Painter responded angrily that he ran as an Independent during what was an open primary because of his “disgust” with the direction of the GOP — and never identified as a Democrat. He said he was also disgusted by questions challenging his political affiliation.
Allegations of pressure on employees
The hearing followed a bombshell report in The Washington Post last week in which anonymous sources accused DeJoy of allegedly pressuring employees of his former business to contribute to Republican candidates in exchange for later reimbursement.
Five unnamed employees of New Breed Logistics accused DeJoy and his aides of urging them to write checks and attend GOP fundraisers at his North Carolina mansion and said they were later reimbursed for their donations via bonuses.
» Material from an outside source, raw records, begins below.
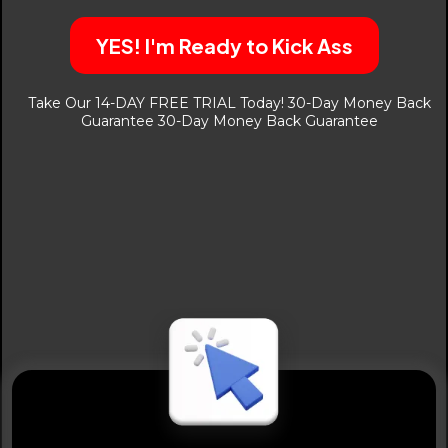
YES! I'm Ready to Kick Ass
Take Our 14-DAY FREE TRIAL Today! 30-Day Money Back
Guarantee 30-Day Money Back Guarantee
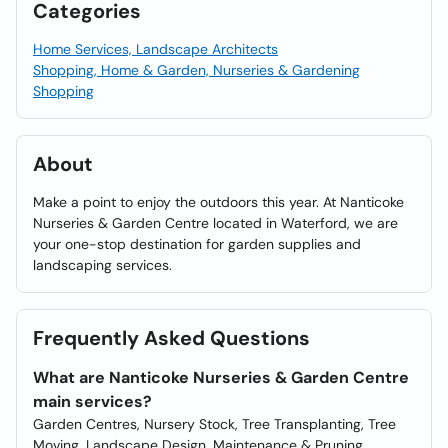
Categories
Home Services, Landscape Architects
Shopping, Home & Garden, Nurseries & Gardening
Shopping
About
Make a point to enjoy the outdoors this year. At Nanticoke
Nurseries & Garden Centre located in Waterford, we are
your one-stop destination for garden supplies and
landscaping services.
Frequently Asked Questions
What are Nanticoke Nurseries & Garden Centre
main services?
Garden Centres, Nursery Stock, Tree Transplanting, Tree
Moving, Landscape Design, Maintenance & Pruning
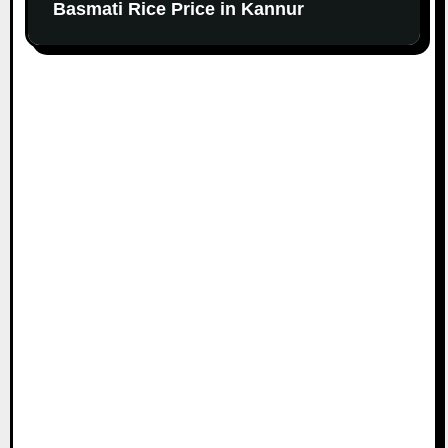
Basmati Rice Price in Kannur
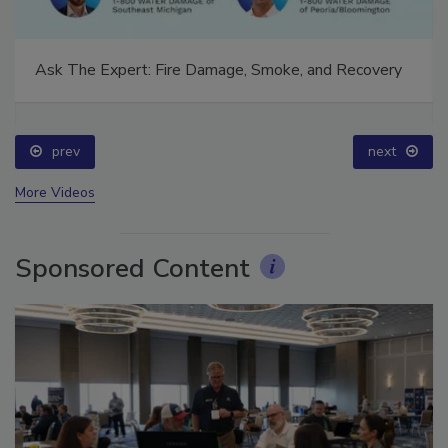
Ask The Expert: Fire Damage, Smoke, and Recovery
prev
next
More Videos
Sponsored Content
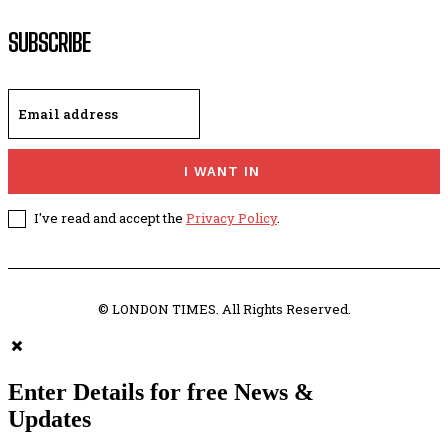
SUBSCRIBE
I WANT IN
I've read and accept the
Privacy Policy
.
© LONDON TIMES. All Rights Reserved.
Enter Details for free News &
Updates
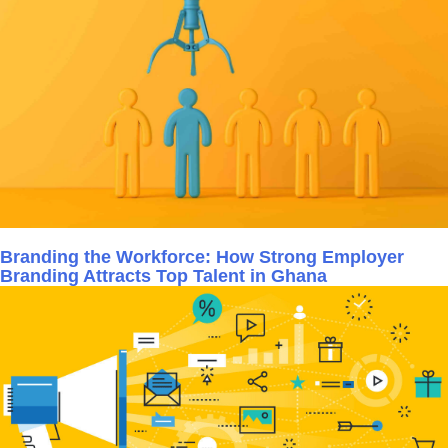
Branding the Workforce: How Strong Employer
Branding Attracts Top Talent in Ghana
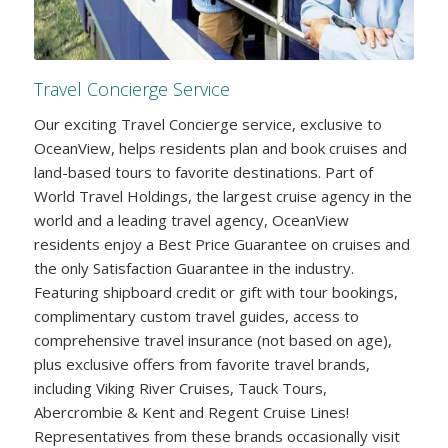
Travel Concierge Service
Our exciting Travel Concierge service, exclusive to
OceanView, helps residents plan and book cruises and
land-based tours to favorite destinations. Part of
World Travel Holdings, the largest cruise agency in the
world and a leading travel agency, OceanView
residents enjoy a Best Price Guarantee on cruises and
the only Satisfaction Guarantee in the industry.
Featuring shipboard credit or gift with tour bookings,
complimentary custom travel guides, access to
comprehensive travel insurance (not based on age),
plus exclusive offers from favorite travel brands,
including Viking River Cruises, Tauck Tours,
Abercrombie & Kent and Regent Cruise Lines!
Representatives from these brands occasionally visit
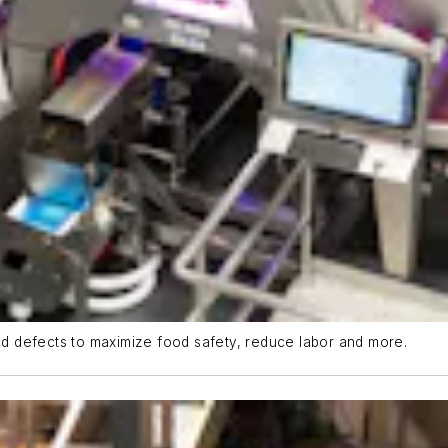
d defects to maximize food safety, reduce labor and more.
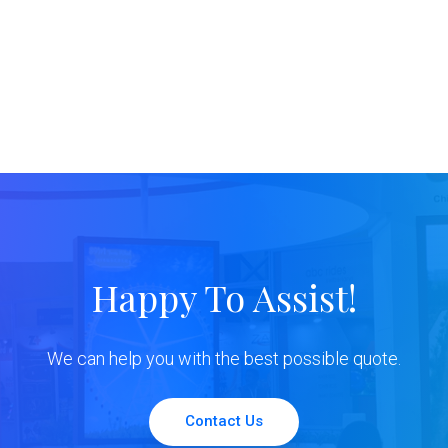
Happy To Assist!
We can help you with the best possible quote.
Contact Us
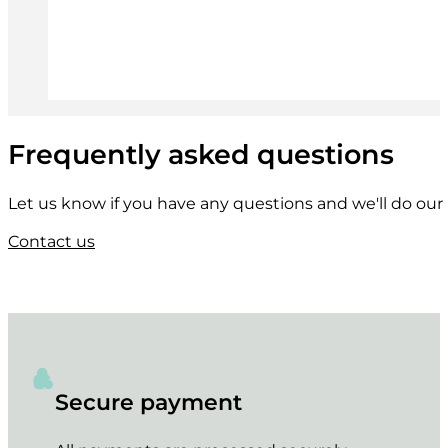
Frequently asked questions
Let us know if you have any questions and we'll do our 
Contact us
Secure payment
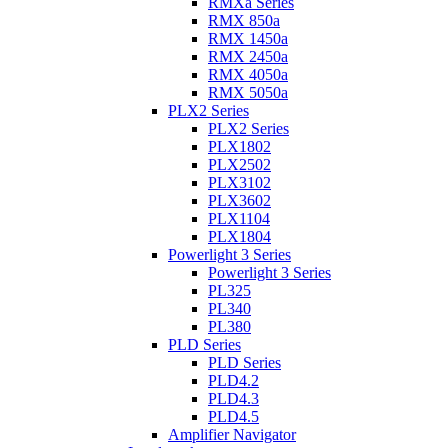
RMXa Series
RMX 850a
RMX 1450a
RMX 2450a
RMX 4050a
RMX 5050a
PLX2 Series
PLX2 Series
PLX1802
PLX2502
PLX3102
PLX3602
PLX1104
PLX1804
Powerlight 3 Series
Powerlight 3 Series
PL325
PL340
PL380
PLD Series
PLD Series
PLD4.2
PLD4.3
PLD4.5
Amplifier Navigator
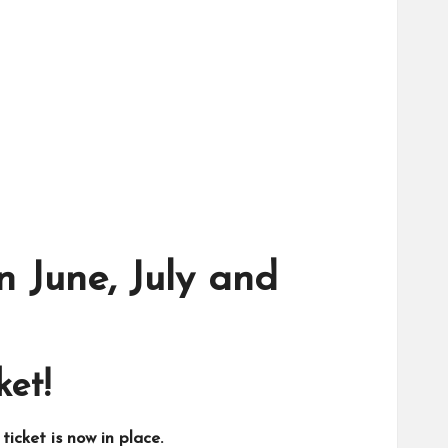
n June, July and
ket!
icket is now in place.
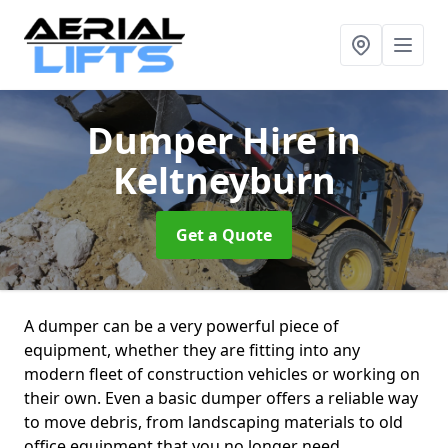
Dumper Hire
in
Keltneyburn
Get a Quote
A dumper can be a very powerful piece of
equipment, whether they are fitting into any
modern fleet of construction vehicles or working on
their own. Even a basic dumper offers a reliable way
to move debris, from landscaping materials to old
office equipment that you no longer need.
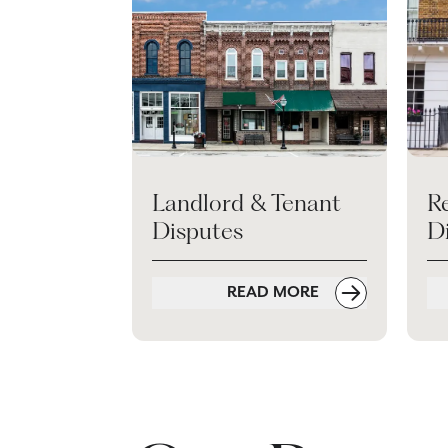
Landlord & Tenant
Re
Disputes
Di
READ MORE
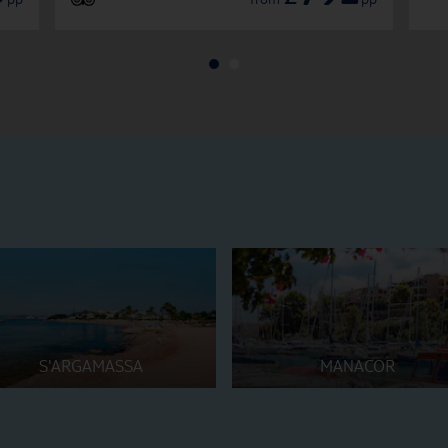
S'ARGAMASSA
MANACOR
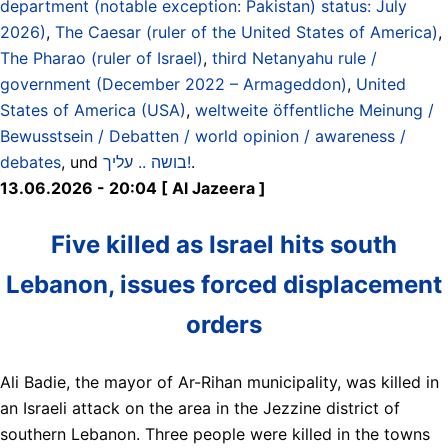
department (notable exception: Pakistan) status: July
2026)
,
The Caesar (ruler of the United States of America)
,
The Pharao (ruler of Israel)
,
third Netanyahu rule /
government (December 2022 – Armageddon)
,
United
States of America (USA)
,
weltweite öffentliche Meinung /
Bewusstsein / Debatten / world opinion / awareness /
debates
, und
בושה .. עליך!
.
13.06.2026 - 20:04 [ Al Jazeera ]
Five killed as Israel hits south
Lebanon, issues forced displacement
orders
Ali Badie, the mayor of Ar-Rihan municipality, was killed in
an Israeli attack on the area in the Jezzine district of
southern Lebanon. Three people were killed in the towns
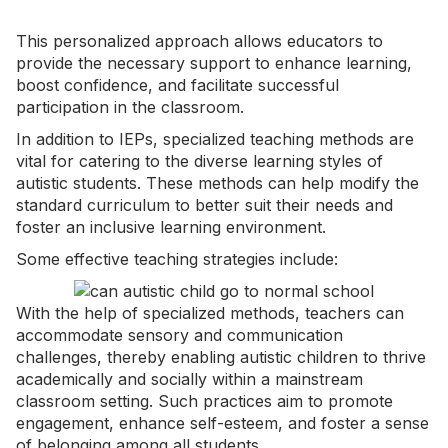
This personalized approach allows educators to
provide the necessary support to enhance learning,
boost confidence, and facilitate successful
participation in the classroom.
In addition to IEPs, specialized teaching methods are
vital for catering to the diverse learning styles of
autistic students. These methods can help modify the
standard curriculum to better suit their needs and
foster an inclusive learning environment.
Some effective teaching strategies include:
With the help of specialized methods, teachers can
accommodate sensory and communication
challenges, thereby enabling autistic children to thrive
academically and socially within a mainstream
classroom setting. Such practices aim to promote
engagement, enhance self-esteem, and foster a sense
of belonging among all students.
Painter said the arrangement would be in violation of federal law if true and merits a congressional investigation.
Democrats on the panel also pointed to a mailer the Postal Service recently sent out that contained incorrect voting information and reports that DeJoy allegedly forged his brother’s signature in an effort to push him out of his family’s business.
And they questioned why DeJoy’s name was not included on a list submitted to the Postal Service’s board of governors by an outside search firm. Robert Duncan, chair of the U.S. Postal Service Board of Governors and also a major Republican donor, has defended the selection process, calling DeJoy the “best leader” for the job.
DeJoy has come under heavy fire for withholding information about mail service delays. Democrats on the full House Oversight and Reform Committee pressed him in August over an internal report showing steep declines in on-time mail deliveries since July — challenging GOP claims that Democrats manufactured the crisis.
DeJoy did not share findings from the Aug. 12 report when senators asked for information about the delays in a Senate oversight hearing on the matter.
Nor did DeJoy share its findings in response to an Aug. 14 letter Democratic leaders sent him requesting information about the delays by Aug. 21, according to Rep. Carolyn Maloney, a New York Democrat who chairs the oversight panel.
In August, the U.S. House passed legislation that would infuse $25 billion into the U.S. Postal Service as it prepares for a surge in mail-in ballots and bar it from changing operations or service levels in place at the beginning of the year. The Senate has yet to take up the legislation.